Score one for those of us who understand that there is NO activity, even climbing out of bed, that is always 100% safe. So if we start outlawing activities that are generally, but not 100% completely safe, we will end up outlawing any movement whatsoever.

The judge also seems to realize that something is LOST even if a modicum of safety could be gained. Are kids really safer if they do NOT run around, use their bodies, burn calories, learn to play, deal with disappointment, organize their friends, and create something out of nothing — a game?

Nope. Kids need to play.

Reports The Independent: “The school did not seek an order for costs against the girl’s mother.”


  • As in most of Western Europe, Ireland has universal health insurance; both judges and juries know that the family will be spared from ruinous medical expenses in any case. The need to use America’s tort law as a (wasteful and capricious) substitute for universal health insurance is the original cancer from which all the abuses of our civil law have metastasized.
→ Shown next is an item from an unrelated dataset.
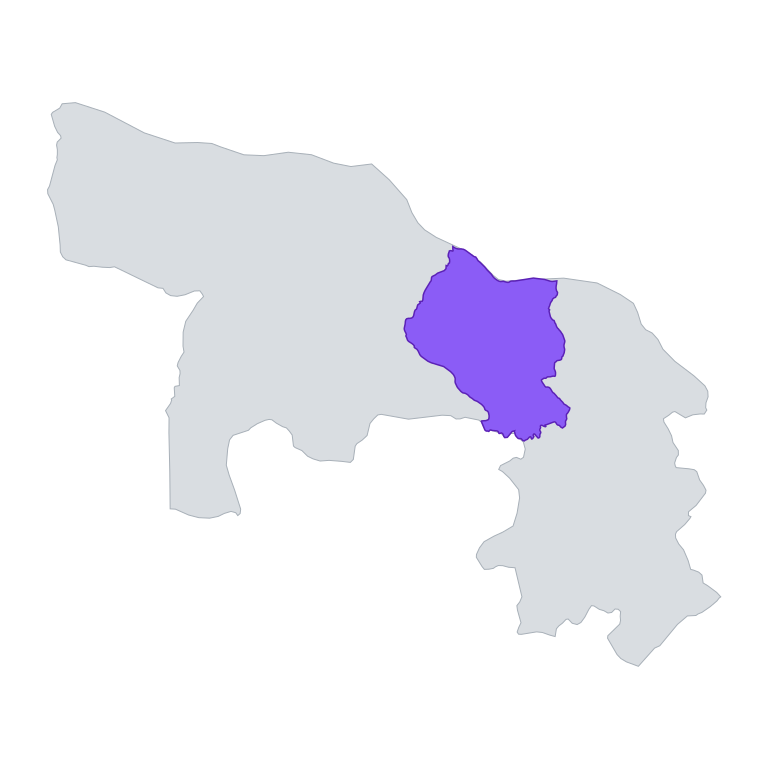 Plateaux highlighted on a map of Republic of the Congo, rotated 269°
{"feature_id": "COG-3346", "entity_name": "Plateaux", "entity_type": "Region", "adm_level": 1, "iso_a3": "COG", "parent_name": "Republic of the Congo", "parent_adm1": "", "projection": "mercator", "projection_center": [15.163, -2.009], "detail": "fine", "context": "in_parent", "style": "filled", "palette": "violet", "viewbox_px": 768, "rotation_deg": 269, "n_neighbors": 0, "source": "natural_earth", "source_scale": "10m", "svg_char_len": 9538}
<svg xmlns="http://www.w3.org/2000/svg" viewBox="0 0 768 768"><g transform="rotate(269 384 384)"><path d="M97.3,633.4L101.9,621.6L105.3,616.1L109.4,612.3L125.9,603.1L128.4,603.4L139.8,615.5L143.5,616.4L147.5,616.1L152.3,616.6L154.7,614.2L155.0,611.1L151.6,607.6L151.1,603.9L153.5,599.9L154.9,595.4L158.4,590.1L158.8,587.6L155.1,584.9L147.4,580.7L142.1,576.7L140.1,572.9L141.5,568.0L145.8,564.0L145.5,561.9L141.8,558.3L139.0,554.5L136.2,552.1L128.5,550.7L130.0,545.5L132.8,538.0L133.5,532.2L131.3,517.0L131.5,514.2L133.7,512.8L138.3,514.5L142.9,516.8L155.6,513.5L160.1,513.0L163.7,515.9L168.8,518.2L198.0,511.8L198.6,505.4L200.3,499.5L200.5,495.1L199.3,492.3L197.8,490.2L197.0,485.8L196.9,481.1L199.7,478.9L209.1,473.3L212.0,473.5L218.5,476.6L224.6,481.3L230.0,491.4L233.8,500.1L239.8,510.6L252.5,514.8L267.7,517.6L276.0,516.8L287.7,507.9L294.4,500.9L296.6,497.2L300.4,499.1L304.8,508.3L307.6,511.9L308.3,515.2L306.4,519.5L308.3,522.2L316.5,524.1L323.6,522.3L326.9,518.6L332.2,513.7L332.3,509.6L329.4,506.9L329.4,503.2L332.4,500.3L335.3,492.4L336.2,486.7L339.0,483.0L344.4,480.5L346.3,478.1L349.3,464.5L347.8,459.5L347.8,455.4L351.2,450.2L351.8,441.6L348.4,407.9L353.7,380.8L353.2,377.3L349.4,373.2L344.8,369.3L332.8,366.2L328.3,361.2L324.8,355.8L322.3,354.1L309.1,352.0L306.2,349.0L307.4,340.4L308.6,327.7L308.1,318.8L310.4,311.7L313.1,306.4L318.9,300.7L322.0,294.0L323.6,292.4L334.6,291.3L338.6,288.5L341.8,285.7L343.1,281.9L346.8,275.6L350.2,271.3L350.6,268.5L349.8,264.5L346.5,256.6L342.5,250.0L340.1,247.7L335.3,232.2L330.8,228.6L322.0,226.6L305.6,224.9L295.6,227.6L280.5,232.8L261.4,238.5L257.0,237.9L255.0,235.5L257.9,233.5L259.3,228.8L257.4,222.1L254.5,215.9L252.9,207.3L253.6,196.5L256.4,186.4L262.5,173.3L262.9,168.0L299.5,168.3L338.9,168.1L354.0,168.5L361.2,165.1L368.2,170.2L371.5,171.4L372.7,171.0L375.3,174.6L383.9,174.2L385.3,175.0L386.0,179.4L394.0,179.3L397.9,180.3L401.1,180.2L405.7,177.6L409.1,178.5L415.1,181.7L419.4,184.6L425.4,183.7L439.4,184.1L450.2,186.9L461.0,194.4L468.1,198.7L474.6,205.1L476.9,204.0L480.4,201.5L480.3,196.0L476.7,186.6L475.3,178.7L476.1,172.2L478.9,167.5L483.5,164.7L484.1,159.7L505.9,116.6L505.2,111.7L505.7,104.2L506.8,96.0L506.5,91.1L508.0,87.7L513.7,68.2L516.8,65.0L521.6,62.7L528.5,62.6L546.8,61.1L563.8,57.8L569.4,56.4L580.1,51.2L584.2,51.0L587.7,53.0L608.3,58.9L613.9,61.3L616.0,60.9L619.1,61.4L623.9,61.5L628.6,60.8L631.6,61.5L635.4,65.4L637.9,65.0L641.2,62.1L647.4,59.2L659.4,56.0L661.4,57.4L665.5,64.6L669.8,67.1L670.7,80.4L660.7,109.5L639.3,148.6L628.6,179.3L628.7,201.8L627.5,216.0L624.0,224.6L615.6,247.9L614.4,267.9L617.4,292.3L614.5,315.5L605.7,337.5L602.0,354.7L604.2,375.5L588.1,392.8L567.9,410.0L554.8,414.9L544.6,420.7L537.4,427.3L529.7,438.8L517.7,463.5L511.4,474.3L503.2,483.6L491.0,494.8L486.5,500.2L484.7,507.9L485.5,522.2L486.7,565.5L481.3,598.8L469.3,621.9L460.3,634.8L451.2,638.8L439.4,642.2L433.7,646.6L430.3,653.0L423.7,658.7L413.9,663.5L401.6,675.2L386.8,694.0L376.6,704.8L371.1,707.6L365.5,707.8L359.6,705.6L354.7,705.2L352.3,706.3L348.4,703.7L348.5,699.4L347.8,692.2L344.9,684.8L351.4,674.4L350.8,672.0L347.8,668.2L344.4,662.8L341.1,663.2L334.3,667.3L327.2,670.6L320.5,671.9L312.4,677.1L307.9,677.1L305.4,675.1L299.9,673.2L297.0,673.8L295.3,674.7L293.9,687.3L292.9,692.7L290.9,695.2L282.6,697.9L277.0,701.7L272.2,704.1L269.2,703.5L257.2,694.0L250.9,686.2L247.1,686.1L246.0,688.6L244.1,687.4L238.2,682.2L231.3,674.0L228.8,672.8L225.0,672.9L218.9,675.9L213.0,680.6L202.2,685.0L193.3,687.4L192.5,690.3L190.4,695.4L187.4,698.6L179.5,699.6L176.6,704.2L169.8,713.0L165.3,717.0L164.1,715.3L161.3,713.1L155.7,706.3L150.1,697.9L148.6,694.0L147.1,691.8L146.8,683.3L138.5,673.2L117.5,655.2L115.2,649.9L97.3,633.4Z" fill="#d9dde1" stroke="#a8b0b8" stroke-width="1"/><path d="M520.2,455.2L518.7,457.5L518.2,458.8L517.8,460.1L517.7,460.9L517.7,463.5L517.3,465.8L516.3,467.7L510.2,475.7L510.0,476.0L509.6,476.9L509.4,477.9L508.9,478.2L507.5,479.2L506.4,479.7L506.0,479.9L505.3,480.5L504.1,482.0L499.3,486.7L496.1,489.2L491.8,493.3L489.6,494.7L487.7,496.4L485.8,498.9L484.9,500.5L484.4,502.2L484.5,504.0L484.6,504.6L484.6,505.1L483.6,508.5L483.4,509.8L483.7,511.0L484.4,512.0L484.5,512.4L484.7,513.1L484.7,516.8L487.3,535.2L485.7,546.5L483.9,552.0L483.7,553.1L483.6,554.2L484.1,558.6L481.1,558.3L479.3,557.9L477.4,557.7L476.7,557.7L475.9,557.8L474.4,558.1L473.7,558.4L473.2,558.7L473.0,558.9L472.8,559.0L472.6,559.1L471.6,559.0L470.4,558.8L469.8,558.5L469.4,558.2L469.1,557.9L468.9,557.6L468.5,557.4L468.2,557.3L467.8,557.1L467.6,556.8L467.2,555.6L467.0,555.3L466.8,555.0L466.5,554.7L466.0,554.1L465.7,553.9L465.3,553.8L464.9,553.7L464.5,553.5L464.2,553.3L463.3,552.6L462.4,552.0L460.3,551.2L459.4,551.0L458.5,550.5L457.2,550.1L456.9,549.9L456.5,549.8L456.0,550.1L455.5,550.8L455.2,550.9L454.4,550.4L453.9,550.3L449.0,551.4L448.3,551.6L447.1,552.2L446.2,552.9L445.6,553.3L445.3,553.6L445.1,553.9L444.7,554.6L444.6,555.0L444.2,555.3L443.7,555.5L442.8,555.7L442.3,555.9L442.0,556.0L441.6,556.4L441.4,556.5L440.8,556.8L439.1,557.3L438.3,557.6L437.3,558.2L436.7,558.6L436.0,559.4L435.7,559.6L435.3,559.8L434.8,560.3L433.6,561.3L433.1,561.7L432.6,561.9L430.7,563.2L429.7,563.7L424.2,565.5L423.7,565.5L423.0,565.5L420.2,564.7L419.5,564.6L418.7,564.6L417.2,564.8L415.8,565.2L415.0,565.2L412.1,564.7L410.6,564.1L410.3,563.9L410.0,563.8L409.0,563.5L408.8,563.4L408.6,563.2L408.5,562.9L408.3,562.7L408.0,562.4L407.6,562.3L406.4,562.1L405.9,562.0L405.6,561.8L405.3,561.5L405.1,561.2L404.7,560.0L404.4,557.7L404.2,557.3L404.0,557.0L403.2,556.3L402.8,555.6L402.6,555.3L402.3,555.1L401.6,554.9L396.7,554.4L396.1,554.5L394.4,555.2L392.9,555.7L391.5,555.7L390.0,555.6L389.2,555.4L388.8,555.1L388.7,554.7L388.8,554.2L388.9,553.5L388.9,553.3L388.9,552.9L388.3,550.4L388.3,548.4L388.3,548.0L388.2,547.5L388.0,547.2L387.8,546.9L387.3,546.4L387.0,546.1L386.9,545.8L387.0,544.5L387.0,544.1L386.8,543.7L386.4,543.1L385.8,542.1L385.6,541.8L385.3,541.5L384.7,541.5L383.8,541.8L381.5,543.2L380.8,543.7L379.0,544.8L378.5,545.2L378.2,545.6L378.1,546.0L378.1,547.4L378.1,547.7L377.8,548.7L377.6,549.1L377.5,549.3L377.4,549.5L376.6,550.1L376.0,550.6L373.3,552.1L372.3,552.9L372.2,553.1L371.8,553.8L369.5,555.8L367.5,557.3L367.2,557.6L367.0,557.8L366.9,558.0L366.6,559.0L366.4,559.2L366.2,559.4L365.0,560.2L364.4,560.7L362.5,562.5L361.2,563.3L361.0,563.5L360.7,563.8L359.6,565.8L359.1,566.4L358.0,567.6L357.1,569.1L356.8,569.4L356.1,569.3L354.9,569.0L352.8,567.8L351.9,567.2L351.3,566.7L351.1,566.4L350.8,566.2L350.4,566.0L349.9,565.8L347.4,565.9L346.5,566.1L346.0,566.1L345.4,565.9L343.8,564.9L342.7,564.8L340.3,564.9L338.8,564.3L336.9,561.7L337.3,561.0L337.4,560.7L337.7,560.2L338.2,559.7L339.1,559.0L339.3,558.8L339.6,558.4L339.7,558.0L339.9,557.2L340.1,556.7L340.5,556.3L341.0,555.9L342.1,555.3L342.6,554.9L343.0,554.4L343.2,553.7L342.9,552.6L340.5,545.8L340.3,544.6L340.1,544.2L339.8,544.2L339.2,544.9L338.8,545.1L338.5,544.8L338.6,544.1L338.8,543.4L339.8,541.5L340.0,540.9L340.0,540.3L339.7,539.8L338.7,539.6L338.0,539.8L337.3,539.7L336.7,539.4L336.0,539.0L335.3,538.9L334.7,539.1L333.4,539.8L332.7,539.9L332.1,539.7L331.3,539.2L330.7,539.0L330.0,538.9L328.8,538.9L328.2,538.7L327.7,538.3L327.4,537.8L327.3,537.2L327.6,536.8L328.6,536.0L329.6,535.1L330.7,534.4L331.2,533.9L331.4,533.4L331.3,532.8L330.5,532.3L329.9,532.3L329.5,532.6L329.2,532.9L328.7,532.9L328.2,532.6L327.0,531.8L326.6,531.3L326.4,530.8L326.9,530.3L327.9,530.1L328.3,530.0L328.5,529.7L328.7,529.4L328.6,529.1L328.4,528.5L326.2,526.4L325.4,524.3L324.6,523.2L325.1,521.8L325.8,521.1L326.5,520.6L327.0,519.9L327.0,517.9L327.3,517.1L328.0,516.4L329.4,515.2L330.1,514.7L330.9,514.4L334.5,513.5L334.9,513.7L334.3,511.3L328.5,506.4L328.3,503.8L329.3,503.0L331.9,502.0L332.9,500.9L333.0,500.3L332.5,499.0L332.6,498.2L333.0,497.9L334.3,497.4L334.8,496.9L335.2,495.8L335.6,491.7L336.1,490.2L336.2,489.5L335.8,488.8L335.2,488.4L334.8,488.0L334.8,487.5L335.2,486.8L335.1,485.9L335.3,485.2L335.7,484.6L336.2,484.1L345.1,480.6L345.4,481.1L345.6,485.2L346.1,486.7L346.6,487.7L347.2,488.1L348.4,488.4L349.6,488.5L350.2,488.5L350.8,488.5L353.7,487.9L354.3,487.6L354.8,487.2L355.1,486.9L355.3,486.6L355.9,485.3L356.3,484.8L356.9,484.4L357.7,484.2L359.0,483.7L360.2,482.8L361.9,481.2L364.9,477.1L365.2,476.5L366.1,474.2L366.5,473.6L368.0,471.9L368.9,470.5L369.5,469.6L371.7,467.6L372.2,466.9L373.2,465.2L373.4,464.6L373.7,462.8L374.3,461.9L375.3,460.7L379.0,457.6L380.0,457.0L383.8,455.3L384.4,455.2L385.1,455.1L388.0,455.3L389.0,455.1L391.1,454.2L392.3,453.5L395.2,450.8L400.4,444.0L404.4,431.6L406.0,428.3L411.0,421.7L412.6,420.4L416.4,418.7L418.1,417.6L418.6,416.9L419.5,415.5L420.2,414.9L420.5,414.8L421.3,415.0L421.6,415.0L422.9,413.9L424.0,412.6L426.2,409.3L427.4,408.3L430.1,407.4L431.1,406.9L431.6,406.7L432.0,406.8L432.8,407.2L433.2,407.2L434.4,406.8L436.7,405.7L437.9,405.3L439.3,405.2L443.5,406.2L446.5,406.5L447.8,406.9L448.8,407.8L449.2,409.3L449.2,411.1L449.5,412.9L450.7,414.3L452.1,414.9L455.7,415.7L457.3,416.4L457.8,416.9L458.1,417.5L458.5,417.9L462.0,418.9L462.6,419.2L463.7,420.8L464.3,421.6L464.9,421.6L465.7,421.1L466.0,421.9L466.0,423.6L467.4,424.3L472.3,424.8L474.8,425.7L477.2,426.9L485.6,432.2L486.1,432.7L486.6,433.0L489.6,433.4L490.1,433.6L490.7,434.2L491.0,434.8L492.2,437.3L493.9,439.5L496.3,446.2L498.2,448.0L501.4,448.2L501.0,449.4L502.0,450.1L503.3,450.5L503.6,450.9L503.8,451.5L505.4,451.8L507.5,451.7L508.7,451.4L510.1,450.5L511.6,450.4L513.2,450.7L515.5,451.6L515.8,451.6L516.2,452.5L516.1,453.5L515.7,454.7L516.0,455.4L517.7,455.2L520.2,455.2L520.2,455.2Z" fill="#8b5cf6" stroke="#5b21b6" stroke-width="1.5"/></g></svg>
    Comprehensive health insurance reform seems to be deadlocked. Nevertheless, it might be possible to create workmen’s comp type coverage for injuries to children at schools and other public places, without need for speculative lawsuits. Let children exercise and grow like healthy children in other societies.

    In those rare cases where authorities are truly culpable for endangering children, the remedy is prosecution by the authorities.

    • Ditto.

  • Quite clearly, if this child suffers any sort of injury in her home, her parents should be ruled unfit. That’s the clear takeaway from her mother’s legal position.


  • There’s also the concept that pain and suffering can’t be given a monetary price, xo only very rare cases will have an award.
    Also, note that n this case (and others like it) the Judge determines any compensation – there’s no jury assessment.

    Lastly, in English law – and I believe in Irish law – there is a list of injuries and expected compensation issued to Judges. Of course, this can be only a guideline – a top surgeon who loses eg a hand, can sue for loss of earnings (its quantifiable).